EXERCISE BRIEF> Please retype the whole listing below, keeping every character and line break unchanged.

DATASET EXCERPTS>
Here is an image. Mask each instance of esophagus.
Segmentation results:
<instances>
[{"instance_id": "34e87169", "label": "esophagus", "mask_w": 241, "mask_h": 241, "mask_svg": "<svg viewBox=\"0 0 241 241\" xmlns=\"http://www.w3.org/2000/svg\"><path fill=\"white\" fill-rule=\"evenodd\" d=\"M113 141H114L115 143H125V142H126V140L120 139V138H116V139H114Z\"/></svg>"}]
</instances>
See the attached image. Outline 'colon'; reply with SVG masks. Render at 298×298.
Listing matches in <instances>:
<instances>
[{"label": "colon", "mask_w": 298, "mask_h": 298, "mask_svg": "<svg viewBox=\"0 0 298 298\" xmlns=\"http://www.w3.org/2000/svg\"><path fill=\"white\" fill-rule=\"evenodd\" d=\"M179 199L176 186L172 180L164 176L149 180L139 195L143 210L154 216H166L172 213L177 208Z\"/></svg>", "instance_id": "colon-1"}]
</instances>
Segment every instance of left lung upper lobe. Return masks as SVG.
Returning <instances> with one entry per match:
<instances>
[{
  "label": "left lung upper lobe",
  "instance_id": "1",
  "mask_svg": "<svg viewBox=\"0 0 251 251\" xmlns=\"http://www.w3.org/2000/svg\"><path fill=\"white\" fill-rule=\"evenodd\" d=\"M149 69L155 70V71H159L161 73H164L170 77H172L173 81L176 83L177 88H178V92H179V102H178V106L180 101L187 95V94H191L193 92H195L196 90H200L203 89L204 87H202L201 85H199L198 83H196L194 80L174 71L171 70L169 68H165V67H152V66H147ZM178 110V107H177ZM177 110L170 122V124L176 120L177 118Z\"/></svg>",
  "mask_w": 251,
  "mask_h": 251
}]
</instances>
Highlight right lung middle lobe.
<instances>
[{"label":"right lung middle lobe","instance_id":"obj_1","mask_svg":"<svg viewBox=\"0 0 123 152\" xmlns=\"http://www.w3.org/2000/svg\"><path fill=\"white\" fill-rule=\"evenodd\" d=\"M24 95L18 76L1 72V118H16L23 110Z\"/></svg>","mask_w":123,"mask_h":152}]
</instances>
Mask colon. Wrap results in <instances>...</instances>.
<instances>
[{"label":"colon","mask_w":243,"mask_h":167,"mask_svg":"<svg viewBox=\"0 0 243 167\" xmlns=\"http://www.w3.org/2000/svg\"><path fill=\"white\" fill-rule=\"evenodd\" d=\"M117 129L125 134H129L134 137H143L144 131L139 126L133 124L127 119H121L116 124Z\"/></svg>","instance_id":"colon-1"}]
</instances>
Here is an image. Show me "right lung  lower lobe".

ANSWER FOR THIS EXERCISE>
Here is an image. Mask each instance of esophagus.
Segmentation results:
<instances>
[{"instance_id": "34e87169", "label": "esophagus", "mask_w": 241, "mask_h": 241, "mask_svg": "<svg viewBox=\"0 0 241 241\" xmlns=\"http://www.w3.org/2000/svg\"><path fill=\"white\" fill-rule=\"evenodd\" d=\"M113 141H114L115 143H125V142H126V140L120 139V138H116V139H114Z\"/></svg>"}]
</instances>
See the attached image. Outline 'colon'; reply with SVG masks. Render at 298×298.
Listing matches in <instances>:
<instances>
[{"label": "colon", "mask_w": 298, "mask_h": 298, "mask_svg": "<svg viewBox=\"0 0 298 298\" xmlns=\"http://www.w3.org/2000/svg\"><path fill=\"white\" fill-rule=\"evenodd\" d=\"M179 199L176 186L172 180L164 176L149 180L139 195L143 210L154 216H166L172 213L177 208Z\"/></svg>", "instance_id": "colon-1"}]
</instances>
Segment every instance of left lung upper lobe. Return masks as SVG.
Returning <instances> with one entry per match:
<instances>
[{
  "label": "left lung upper lobe",
  "instance_id": "1",
  "mask_svg": "<svg viewBox=\"0 0 251 251\" xmlns=\"http://www.w3.org/2000/svg\"><path fill=\"white\" fill-rule=\"evenodd\" d=\"M149 69L155 70V71H159L161 73H164L170 77H172L173 81L176 83L177 88H178V92H179V102H178V106L180 101L187 95V94H191L193 92H195L196 90H200L203 89L204 87H202L201 85H199L198 83H196L194 80L174 71L171 70L169 68H165V67H152V66H147ZM178 110V107H177ZM177 110L170 122V124L176 120L177 118Z\"/></svg>",
  "mask_w": 251,
  "mask_h": 251
}]
</instances>
Highlight right lung middle lobe.
<instances>
[{"label":"right lung middle lobe","instance_id":"obj_1","mask_svg":"<svg viewBox=\"0 0 123 152\" xmlns=\"http://www.w3.org/2000/svg\"><path fill=\"white\" fill-rule=\"evenodd\" d=\"M24 95L18 76L1 72V118H16L23 110Z\"/></svg>","mask_w":123,"mask_h":152}]
</instances>
Mask colon. Wrap results in <instances>...</instances>.
<instances>
[{"label":"colon","mask_w":243,"mask_h":167,"mask_svg":"<svg viewBox=\"0 0 243 167\" xmlns=\"http://www.w3.org/2000/svg\"><path fill=\"white\" fill-rule=\"evenodd\" d=\"M117 129L125 134H129L134 137H143L144 131L139 126L133 124L127 119H121L116 124Z\"/></svg>","instance_id":"colon-1"}]
</instances>
Here is an image. Show me "right lung  lower lobe".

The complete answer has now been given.